*JOB ITEM:* Filter these entries down to lines holding "деца".

*DATA FOR THIS EXERCISE:*
..............................

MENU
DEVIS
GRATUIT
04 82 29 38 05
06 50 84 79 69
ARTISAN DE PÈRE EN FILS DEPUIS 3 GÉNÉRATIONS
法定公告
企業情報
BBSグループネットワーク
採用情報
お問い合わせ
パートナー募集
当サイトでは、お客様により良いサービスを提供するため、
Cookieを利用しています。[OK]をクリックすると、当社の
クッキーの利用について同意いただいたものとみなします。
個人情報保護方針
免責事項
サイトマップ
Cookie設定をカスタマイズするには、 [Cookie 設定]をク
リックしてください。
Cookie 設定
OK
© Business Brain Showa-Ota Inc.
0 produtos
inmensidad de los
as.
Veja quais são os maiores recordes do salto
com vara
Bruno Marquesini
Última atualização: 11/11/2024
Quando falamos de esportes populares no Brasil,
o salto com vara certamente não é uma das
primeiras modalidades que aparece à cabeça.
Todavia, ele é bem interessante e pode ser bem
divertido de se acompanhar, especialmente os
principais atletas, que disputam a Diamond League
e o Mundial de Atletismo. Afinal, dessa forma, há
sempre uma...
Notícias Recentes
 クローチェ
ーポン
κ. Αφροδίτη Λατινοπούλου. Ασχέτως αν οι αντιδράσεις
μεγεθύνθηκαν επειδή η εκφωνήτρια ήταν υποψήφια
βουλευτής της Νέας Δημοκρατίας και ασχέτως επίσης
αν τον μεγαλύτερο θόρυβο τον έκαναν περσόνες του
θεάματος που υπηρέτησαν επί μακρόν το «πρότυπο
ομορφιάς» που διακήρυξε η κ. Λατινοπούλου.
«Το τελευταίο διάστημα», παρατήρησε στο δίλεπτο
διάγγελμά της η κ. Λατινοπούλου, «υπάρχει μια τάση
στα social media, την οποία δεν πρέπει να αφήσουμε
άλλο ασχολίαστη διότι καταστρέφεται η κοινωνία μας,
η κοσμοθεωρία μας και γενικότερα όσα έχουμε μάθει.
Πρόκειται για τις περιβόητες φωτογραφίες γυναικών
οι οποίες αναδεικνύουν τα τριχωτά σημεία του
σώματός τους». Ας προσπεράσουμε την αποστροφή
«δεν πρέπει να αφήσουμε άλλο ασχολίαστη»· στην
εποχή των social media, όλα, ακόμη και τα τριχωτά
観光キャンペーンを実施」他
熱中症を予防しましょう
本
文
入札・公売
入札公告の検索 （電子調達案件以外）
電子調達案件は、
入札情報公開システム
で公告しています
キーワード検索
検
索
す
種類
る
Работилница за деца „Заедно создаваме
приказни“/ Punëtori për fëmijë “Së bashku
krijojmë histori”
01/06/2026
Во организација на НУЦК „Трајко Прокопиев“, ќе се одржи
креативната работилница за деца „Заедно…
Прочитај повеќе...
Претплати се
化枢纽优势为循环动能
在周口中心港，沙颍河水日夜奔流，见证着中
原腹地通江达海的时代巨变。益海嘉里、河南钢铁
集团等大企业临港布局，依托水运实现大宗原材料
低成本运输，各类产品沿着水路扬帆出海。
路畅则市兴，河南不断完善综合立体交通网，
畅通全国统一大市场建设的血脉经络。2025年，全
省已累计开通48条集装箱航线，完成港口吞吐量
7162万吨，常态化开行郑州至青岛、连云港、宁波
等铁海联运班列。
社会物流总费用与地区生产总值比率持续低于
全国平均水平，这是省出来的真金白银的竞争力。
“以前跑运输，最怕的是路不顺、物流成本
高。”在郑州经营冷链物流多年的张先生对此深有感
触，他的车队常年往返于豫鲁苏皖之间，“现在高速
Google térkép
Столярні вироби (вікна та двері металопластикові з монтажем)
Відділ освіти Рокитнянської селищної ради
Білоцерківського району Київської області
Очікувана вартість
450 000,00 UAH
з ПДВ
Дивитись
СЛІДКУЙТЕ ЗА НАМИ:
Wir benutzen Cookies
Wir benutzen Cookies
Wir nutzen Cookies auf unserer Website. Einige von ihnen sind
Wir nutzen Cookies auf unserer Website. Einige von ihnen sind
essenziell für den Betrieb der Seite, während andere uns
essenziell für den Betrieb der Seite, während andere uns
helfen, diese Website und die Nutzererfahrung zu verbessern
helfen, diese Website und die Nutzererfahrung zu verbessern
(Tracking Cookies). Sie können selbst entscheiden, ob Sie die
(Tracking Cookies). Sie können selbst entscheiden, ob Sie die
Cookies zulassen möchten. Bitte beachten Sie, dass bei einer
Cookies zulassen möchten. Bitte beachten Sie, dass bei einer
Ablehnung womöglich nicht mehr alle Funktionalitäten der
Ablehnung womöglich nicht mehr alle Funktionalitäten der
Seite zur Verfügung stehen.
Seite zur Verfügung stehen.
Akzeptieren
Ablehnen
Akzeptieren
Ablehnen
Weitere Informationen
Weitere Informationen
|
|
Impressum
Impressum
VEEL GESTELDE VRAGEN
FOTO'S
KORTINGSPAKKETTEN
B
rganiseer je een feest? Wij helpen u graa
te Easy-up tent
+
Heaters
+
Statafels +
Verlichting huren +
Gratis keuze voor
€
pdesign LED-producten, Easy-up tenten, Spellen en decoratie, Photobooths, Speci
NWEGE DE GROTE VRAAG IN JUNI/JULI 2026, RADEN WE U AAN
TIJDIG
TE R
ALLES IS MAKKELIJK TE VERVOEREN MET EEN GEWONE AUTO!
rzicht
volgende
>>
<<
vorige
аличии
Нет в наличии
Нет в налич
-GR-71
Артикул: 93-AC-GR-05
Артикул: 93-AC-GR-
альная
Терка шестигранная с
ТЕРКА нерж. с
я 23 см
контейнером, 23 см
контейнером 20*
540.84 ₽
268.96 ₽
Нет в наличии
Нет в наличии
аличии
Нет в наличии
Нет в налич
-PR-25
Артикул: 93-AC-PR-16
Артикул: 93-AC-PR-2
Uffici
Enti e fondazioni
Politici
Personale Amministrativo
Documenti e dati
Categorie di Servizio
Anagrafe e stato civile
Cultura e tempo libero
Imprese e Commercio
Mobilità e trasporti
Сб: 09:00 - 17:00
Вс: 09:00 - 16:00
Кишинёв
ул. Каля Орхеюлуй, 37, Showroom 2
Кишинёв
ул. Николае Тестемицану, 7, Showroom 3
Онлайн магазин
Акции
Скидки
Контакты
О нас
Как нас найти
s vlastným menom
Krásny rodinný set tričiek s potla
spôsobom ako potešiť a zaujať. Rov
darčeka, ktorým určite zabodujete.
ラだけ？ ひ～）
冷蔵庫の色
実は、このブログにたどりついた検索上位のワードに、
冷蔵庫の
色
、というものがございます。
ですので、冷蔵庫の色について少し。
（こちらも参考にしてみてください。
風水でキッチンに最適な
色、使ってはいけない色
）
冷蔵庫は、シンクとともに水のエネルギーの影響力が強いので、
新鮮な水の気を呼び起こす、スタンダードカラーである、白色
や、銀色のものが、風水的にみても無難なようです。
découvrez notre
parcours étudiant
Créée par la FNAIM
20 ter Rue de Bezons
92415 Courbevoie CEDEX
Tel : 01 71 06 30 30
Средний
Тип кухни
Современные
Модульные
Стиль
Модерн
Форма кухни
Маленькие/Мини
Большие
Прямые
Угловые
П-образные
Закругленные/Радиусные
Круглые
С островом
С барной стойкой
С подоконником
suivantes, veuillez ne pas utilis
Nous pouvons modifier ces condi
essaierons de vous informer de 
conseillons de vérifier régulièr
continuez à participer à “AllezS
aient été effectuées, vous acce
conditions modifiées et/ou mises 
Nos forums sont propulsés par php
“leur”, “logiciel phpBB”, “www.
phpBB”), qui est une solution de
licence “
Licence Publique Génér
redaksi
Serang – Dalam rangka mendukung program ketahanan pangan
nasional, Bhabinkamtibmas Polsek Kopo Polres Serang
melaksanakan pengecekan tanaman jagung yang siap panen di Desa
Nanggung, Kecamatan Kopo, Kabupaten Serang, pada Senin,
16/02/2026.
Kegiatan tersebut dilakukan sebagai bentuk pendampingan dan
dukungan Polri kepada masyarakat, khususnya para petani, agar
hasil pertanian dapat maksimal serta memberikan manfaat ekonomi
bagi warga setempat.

..............................

*EXERCISE RESULT:*
Работилница за деца „Заедно создаваме
креативната работилница за деца „Заедно…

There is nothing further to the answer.